RECORDS SUPPLIED:
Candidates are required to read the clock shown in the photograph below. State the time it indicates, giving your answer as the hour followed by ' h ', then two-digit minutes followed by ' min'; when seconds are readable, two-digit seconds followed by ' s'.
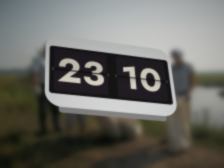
23 h 10 min
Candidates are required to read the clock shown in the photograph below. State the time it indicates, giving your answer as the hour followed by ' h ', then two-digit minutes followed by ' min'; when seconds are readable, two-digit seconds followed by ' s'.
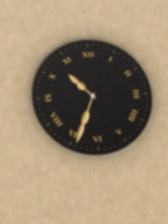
10 h 34 min
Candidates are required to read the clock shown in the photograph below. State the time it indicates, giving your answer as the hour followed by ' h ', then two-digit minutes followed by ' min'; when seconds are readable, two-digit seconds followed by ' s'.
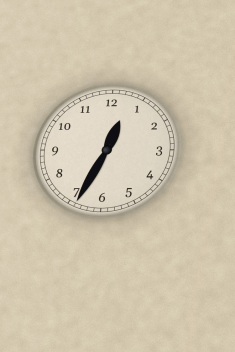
12 h 34 min
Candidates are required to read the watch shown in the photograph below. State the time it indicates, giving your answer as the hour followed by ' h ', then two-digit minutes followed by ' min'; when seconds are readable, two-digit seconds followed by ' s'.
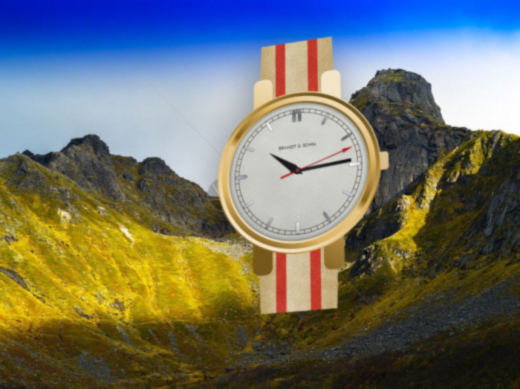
10 h 14 min 12 s
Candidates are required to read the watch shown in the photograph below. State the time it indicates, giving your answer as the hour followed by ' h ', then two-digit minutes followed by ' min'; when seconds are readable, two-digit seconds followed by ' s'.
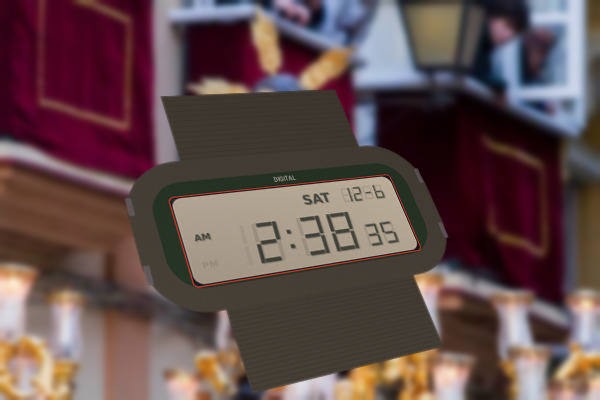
2 h 38 min 35 s
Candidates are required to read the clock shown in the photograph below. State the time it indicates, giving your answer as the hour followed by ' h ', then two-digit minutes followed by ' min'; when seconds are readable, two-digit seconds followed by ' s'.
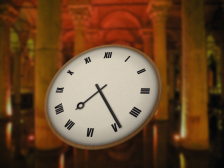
7 h 24 min
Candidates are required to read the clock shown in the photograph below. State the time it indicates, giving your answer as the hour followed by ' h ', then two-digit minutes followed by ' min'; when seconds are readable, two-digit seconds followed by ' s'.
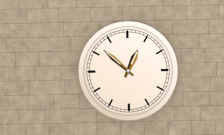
12 h 52 min
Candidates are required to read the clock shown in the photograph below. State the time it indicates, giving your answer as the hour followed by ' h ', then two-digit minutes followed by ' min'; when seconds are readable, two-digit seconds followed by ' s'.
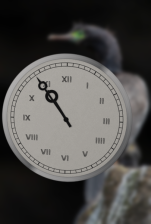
10 h 54 min
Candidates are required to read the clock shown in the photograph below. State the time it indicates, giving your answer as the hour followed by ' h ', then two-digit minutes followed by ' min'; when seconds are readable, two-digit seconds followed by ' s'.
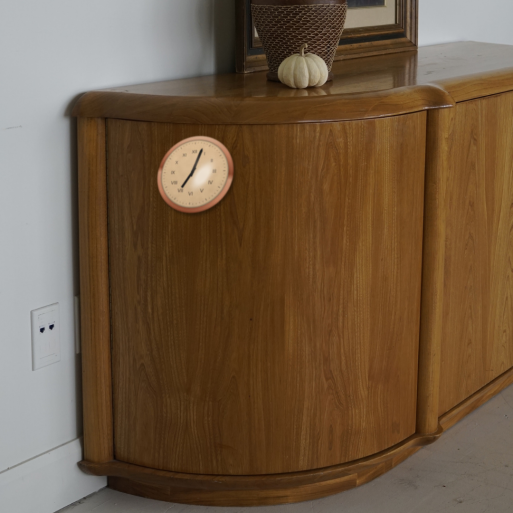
7 h 03 min
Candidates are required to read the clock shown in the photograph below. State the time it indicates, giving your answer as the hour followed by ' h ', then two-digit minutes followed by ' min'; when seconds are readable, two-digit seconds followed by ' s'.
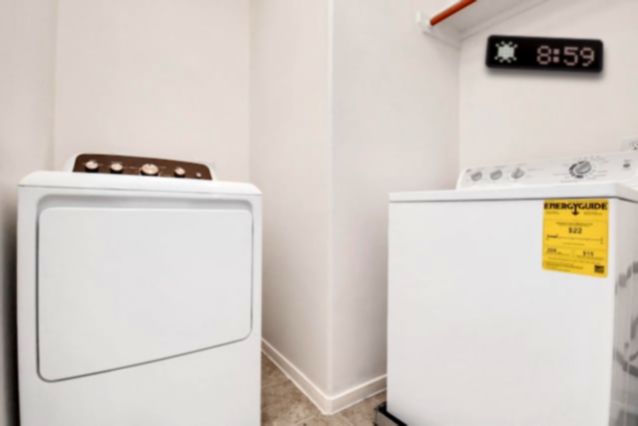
8 h 59 min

EXERCISE OBJECTIVE:
Can you convert all ten records above into a JSON list of strings, one string per line and no blank lines? Leave the pictures out of the list.

RESULT:
[
  "Candidates are required to read the clock shown in the photograph below. State the time it indicates, giving your answer as the hour followed by ' h ', then two-digit minutes followed by ' min'; when seconds are readable, two-digit seconds followed by ' s'.",
  "23 h 10 min",
  "Candidates are required to read the clock shown in the photograph below. State the time it indicates, giving your answer as the hour followed by ' h ', then two-digit minutes followed by ' min'; when seconds are readable, two-digit seconds followed by ' s'.",
  "10 h 34 min",
  "Candidates are required to read the clock shown in the photograph below. State the time it indicates, giving your answer as the hour followed by ' h ', then two-digit minutes followed by ' min'; when seconds are readable, two-digit seconds followed by ' s'.",
  "12 h 34 min",
  "Candidates are required to read the watch shown in the photograph below. State the time it indicates, giving your answer as the hour followed by ' h ', then two-digit minutes followed by ' min'; when seconds are readable, two-digit seconds followed by ' s'.",
  "10 h 14 min 12 s",
  "Candidates are required to read the watch shown in the photograph below. State the time it indicates, giving your answer as the hour followed by ' h ', then two-digit minutes followed by ' min'; when seconds are readable, two-digit seconds followed by ' s'.",
  "2 h 38 min 35 s",
  "Candidates are required to read the clock shown in the photograph below. State the time it indicates, giving your answer as the hour followed by ' h ', then two-digit minutes followed by ' min'; when seconds are readable, two-digit seconds followed by ' s'.",
  "7 h 24 min",
  "Candidates are required to read the clock shown in the photograph below. State the time it indicates, giving your answer as the hour followed by ' h ', then two-digit minutes followed by ' min'; when seconds are readable, two-digit seconds followed by ' s'.",
  "12 h 52 min",
  "Candidates are required to read the clock shown in the photograph below. State the time it indicates, giving your answer as the hour followed by ' h ', then two-digit minutes followed by ' min'; when seconds are readable, two-digit seconds followed by ' s'.",
  "10 h 54 min",
  "Candidates are required to read the clock shown in the photograph below. State the time it indicates, giving your answer as the hour followed by ' h ', then two-digit minutes followed by ' min'; when seconds are readable, two-digit seconds followed by ' s'.",
  "7 h 03 min",
  "Candidates are required to read the clock shown in the photograph below. State the time it indicates, giving your answer as the hour followed by ' h ', then two-digit minutes followed by ' min'; when seconds are readable, two-digit seconds followed by ' s'.",
  "8 h 59 min"
]